• What to work on: Can you print every line of the records below verbatim, leaving out the pictures?

• Record set:
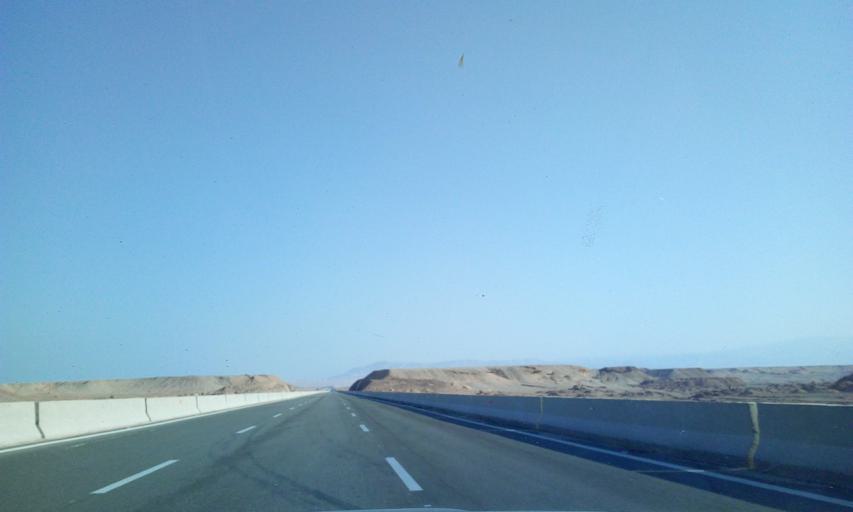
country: EG
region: As Suways
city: Ain Sukhna
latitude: 29.1656
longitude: 32.5091
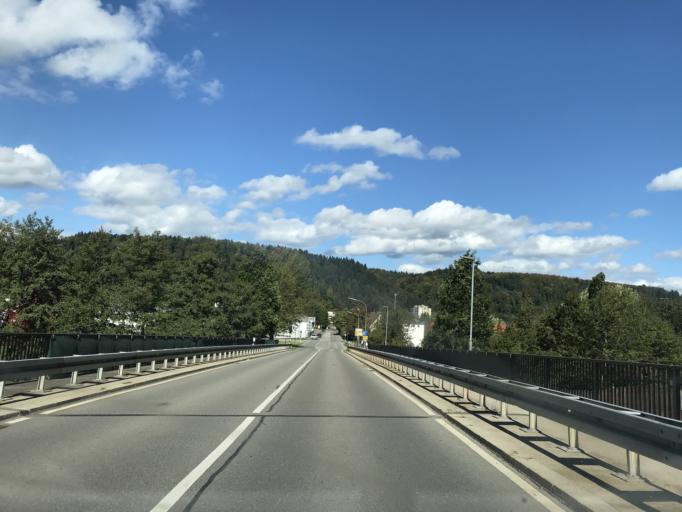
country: DE
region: Baden-Wuerttemberg
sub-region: Freiburg Region
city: Schopfheim
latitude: 47.6421
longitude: 7.8170
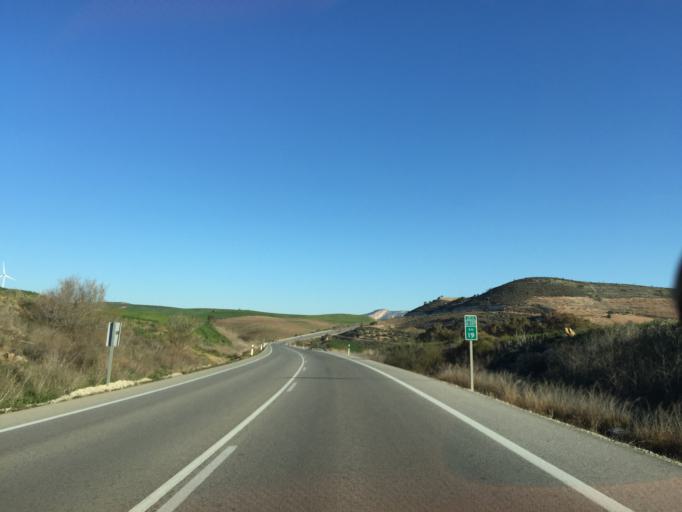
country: ES
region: Andalusia
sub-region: Provincia de Malaga
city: Ardales
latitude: 36.9040
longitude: -4.8404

• Output of the task:
country: EG
region: As Suways
city: Ain Sukhna
latitude: 29.1656
longitude: 32.5091
country: DE
region: Baden-Wuerttemberg
sub-region: Freiburg Region
city: Schopfheim
latitude: 47.6421
longitude: 7.8170
country: ES
region: Andalusia
sub-region: Provincia de Malaga
city: Ardales
latitude: 36.9040
longitude: -4.8404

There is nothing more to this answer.